## [Task to carry out]
Among the entries below, extract exactly the lines that run from the one with "histopathology image showing" through the one with "of human hepatocellular", both ends included.

····················

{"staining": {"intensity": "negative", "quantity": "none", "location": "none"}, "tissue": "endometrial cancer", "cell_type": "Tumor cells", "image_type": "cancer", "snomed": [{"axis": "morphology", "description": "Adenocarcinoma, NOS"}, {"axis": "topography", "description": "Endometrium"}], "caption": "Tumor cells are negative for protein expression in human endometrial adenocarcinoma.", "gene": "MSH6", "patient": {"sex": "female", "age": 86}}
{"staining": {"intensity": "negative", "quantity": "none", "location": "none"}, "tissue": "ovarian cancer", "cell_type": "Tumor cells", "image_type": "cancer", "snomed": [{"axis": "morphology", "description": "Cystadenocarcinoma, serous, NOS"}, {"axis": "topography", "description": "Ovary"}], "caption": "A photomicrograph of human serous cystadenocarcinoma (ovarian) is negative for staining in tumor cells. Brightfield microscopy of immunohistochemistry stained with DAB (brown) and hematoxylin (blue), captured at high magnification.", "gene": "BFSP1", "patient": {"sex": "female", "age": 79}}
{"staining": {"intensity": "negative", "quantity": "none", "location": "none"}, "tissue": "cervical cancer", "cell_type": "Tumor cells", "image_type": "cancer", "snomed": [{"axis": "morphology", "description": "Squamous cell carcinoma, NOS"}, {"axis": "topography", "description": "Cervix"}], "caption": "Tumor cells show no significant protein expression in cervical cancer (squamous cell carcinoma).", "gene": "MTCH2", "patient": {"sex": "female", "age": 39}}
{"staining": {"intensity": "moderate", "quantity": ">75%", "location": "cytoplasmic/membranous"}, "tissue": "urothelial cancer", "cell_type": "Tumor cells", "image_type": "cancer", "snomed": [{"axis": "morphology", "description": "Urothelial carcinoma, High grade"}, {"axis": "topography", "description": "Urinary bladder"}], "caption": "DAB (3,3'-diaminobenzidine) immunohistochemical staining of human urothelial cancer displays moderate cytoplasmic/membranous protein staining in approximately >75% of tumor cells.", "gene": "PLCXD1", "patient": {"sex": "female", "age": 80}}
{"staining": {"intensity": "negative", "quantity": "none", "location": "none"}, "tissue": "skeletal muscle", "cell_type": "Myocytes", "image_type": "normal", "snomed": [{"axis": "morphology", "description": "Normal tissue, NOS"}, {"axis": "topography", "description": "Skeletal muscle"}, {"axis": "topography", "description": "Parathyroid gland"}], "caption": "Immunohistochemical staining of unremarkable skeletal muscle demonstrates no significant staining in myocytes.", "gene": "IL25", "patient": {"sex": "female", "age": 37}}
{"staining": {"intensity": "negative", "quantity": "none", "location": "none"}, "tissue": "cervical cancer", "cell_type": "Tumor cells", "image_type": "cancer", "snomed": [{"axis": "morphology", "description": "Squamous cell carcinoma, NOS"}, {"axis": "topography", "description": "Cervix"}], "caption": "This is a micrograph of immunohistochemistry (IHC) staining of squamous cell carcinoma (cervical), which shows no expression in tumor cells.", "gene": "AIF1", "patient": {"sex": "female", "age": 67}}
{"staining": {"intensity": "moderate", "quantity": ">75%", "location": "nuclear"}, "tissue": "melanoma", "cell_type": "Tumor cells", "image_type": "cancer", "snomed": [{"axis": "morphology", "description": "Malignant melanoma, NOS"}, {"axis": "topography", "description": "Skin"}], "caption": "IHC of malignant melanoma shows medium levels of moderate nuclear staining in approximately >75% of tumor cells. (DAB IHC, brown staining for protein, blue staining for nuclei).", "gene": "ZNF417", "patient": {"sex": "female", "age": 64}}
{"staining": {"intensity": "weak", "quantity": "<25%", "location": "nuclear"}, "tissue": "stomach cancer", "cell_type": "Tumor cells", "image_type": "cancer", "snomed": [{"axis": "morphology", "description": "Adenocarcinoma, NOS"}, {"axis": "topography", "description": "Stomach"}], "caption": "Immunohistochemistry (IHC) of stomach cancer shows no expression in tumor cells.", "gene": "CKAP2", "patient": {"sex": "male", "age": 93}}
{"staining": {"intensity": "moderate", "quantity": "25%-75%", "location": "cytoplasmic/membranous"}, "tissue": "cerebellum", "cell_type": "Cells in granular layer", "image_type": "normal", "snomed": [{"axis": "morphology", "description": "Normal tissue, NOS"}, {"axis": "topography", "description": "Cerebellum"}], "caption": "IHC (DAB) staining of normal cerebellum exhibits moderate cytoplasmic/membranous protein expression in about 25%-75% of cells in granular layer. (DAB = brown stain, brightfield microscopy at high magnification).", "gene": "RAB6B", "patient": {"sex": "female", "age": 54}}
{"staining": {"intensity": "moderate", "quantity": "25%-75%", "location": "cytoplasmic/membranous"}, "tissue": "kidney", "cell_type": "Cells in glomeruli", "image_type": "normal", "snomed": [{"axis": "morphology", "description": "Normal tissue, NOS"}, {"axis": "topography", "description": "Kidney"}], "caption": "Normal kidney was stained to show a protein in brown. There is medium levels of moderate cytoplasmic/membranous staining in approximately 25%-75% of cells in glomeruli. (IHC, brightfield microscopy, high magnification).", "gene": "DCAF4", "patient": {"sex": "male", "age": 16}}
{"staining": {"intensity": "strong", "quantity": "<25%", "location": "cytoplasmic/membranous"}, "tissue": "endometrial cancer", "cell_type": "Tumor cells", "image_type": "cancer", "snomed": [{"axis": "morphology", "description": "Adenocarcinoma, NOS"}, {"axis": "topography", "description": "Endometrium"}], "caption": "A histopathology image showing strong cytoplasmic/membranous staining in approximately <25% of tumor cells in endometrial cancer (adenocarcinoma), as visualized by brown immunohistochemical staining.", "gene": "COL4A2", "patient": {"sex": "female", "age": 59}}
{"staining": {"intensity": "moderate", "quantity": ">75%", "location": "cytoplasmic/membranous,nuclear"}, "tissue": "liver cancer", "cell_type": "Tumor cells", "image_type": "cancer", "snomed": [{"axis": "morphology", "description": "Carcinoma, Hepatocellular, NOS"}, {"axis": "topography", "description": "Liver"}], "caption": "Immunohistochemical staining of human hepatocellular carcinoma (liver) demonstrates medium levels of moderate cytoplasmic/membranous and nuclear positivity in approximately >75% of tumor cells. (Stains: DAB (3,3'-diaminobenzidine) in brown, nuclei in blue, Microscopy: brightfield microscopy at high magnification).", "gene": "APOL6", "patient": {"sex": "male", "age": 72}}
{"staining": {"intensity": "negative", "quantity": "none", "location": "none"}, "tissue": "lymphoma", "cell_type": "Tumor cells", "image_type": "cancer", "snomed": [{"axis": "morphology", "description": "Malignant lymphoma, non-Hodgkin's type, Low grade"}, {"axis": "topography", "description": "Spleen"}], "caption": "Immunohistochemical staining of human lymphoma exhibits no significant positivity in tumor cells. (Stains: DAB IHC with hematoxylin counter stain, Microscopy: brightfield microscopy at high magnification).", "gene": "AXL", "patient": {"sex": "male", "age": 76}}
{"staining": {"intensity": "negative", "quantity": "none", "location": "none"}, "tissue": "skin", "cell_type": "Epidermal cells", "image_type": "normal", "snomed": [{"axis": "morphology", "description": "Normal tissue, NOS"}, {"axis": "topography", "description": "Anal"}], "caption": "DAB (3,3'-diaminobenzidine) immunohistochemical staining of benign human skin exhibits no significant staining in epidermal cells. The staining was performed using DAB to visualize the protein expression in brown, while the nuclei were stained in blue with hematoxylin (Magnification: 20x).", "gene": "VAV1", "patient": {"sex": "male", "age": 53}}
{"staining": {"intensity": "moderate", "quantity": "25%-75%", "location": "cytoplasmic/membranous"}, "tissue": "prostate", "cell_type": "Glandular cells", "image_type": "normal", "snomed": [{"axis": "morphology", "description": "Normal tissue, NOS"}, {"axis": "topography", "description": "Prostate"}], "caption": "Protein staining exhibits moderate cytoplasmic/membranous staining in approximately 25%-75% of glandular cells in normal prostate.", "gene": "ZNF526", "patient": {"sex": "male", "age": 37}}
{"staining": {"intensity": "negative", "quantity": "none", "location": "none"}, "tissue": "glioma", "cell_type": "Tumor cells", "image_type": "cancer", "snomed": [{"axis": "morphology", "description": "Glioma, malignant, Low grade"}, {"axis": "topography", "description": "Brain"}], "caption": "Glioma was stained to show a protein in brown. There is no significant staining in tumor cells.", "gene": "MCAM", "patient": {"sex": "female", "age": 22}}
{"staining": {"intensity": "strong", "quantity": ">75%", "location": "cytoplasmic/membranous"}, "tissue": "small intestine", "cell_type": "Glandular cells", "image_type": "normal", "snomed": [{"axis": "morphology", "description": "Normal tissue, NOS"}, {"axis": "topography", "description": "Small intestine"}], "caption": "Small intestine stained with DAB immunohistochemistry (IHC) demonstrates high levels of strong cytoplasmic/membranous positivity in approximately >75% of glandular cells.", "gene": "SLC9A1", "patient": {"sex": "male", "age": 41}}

····················

## [Output of the task]
{"staining": {"intensity": "strong", "quantity": "<25%", "location": "cytoplasmic/membranous"}, "tissue": "endometrial cancer", "cell_type": "Tumor cells", "image_type": "cancer", "snomed": [{"axis": "morphology", "description": "Adenocarcinoma, NOS"}, {"axis": "topography", "description": "Endometrium"}], "caption": "A histopathology image showing strong cytoplasmic/membranous staining in approximately <25% of tumor cells in endometrial cancer (adenocarcinoma), as visualized by brown immunohistochemical staining.", "gene": "COL4A2", "patient": {"sex": "female", "age": 59}}
{"staining": {"intensity": "moderate", "quantity": ">75%", "location": "cytoplasmic/membranous,nuclear"}, "tissue": "liver cancer", "cell_type": "Tumor cells", "image_type": "cancer", "snomed": [{"axis": "morphology", "description": "Carcinoma, Hepatocellular, NOS"}, {"axis": "topography", "description": "Liver"}], "caption": "Immunohistochemical staining of human hepatocellular carcinoma (liver) demonstrates medium levels of moderate cytoplasmic/membranous and nuclear positivity in approximately >75% of tumor cells. (Stains: DAB (3,3'-diaminobenzidine) in brown, nuclei in blue, Microscopy: brightfield microscopy at high magnification).", "gene": "APOL6", "patient": {"sex": "male", "age": 72}}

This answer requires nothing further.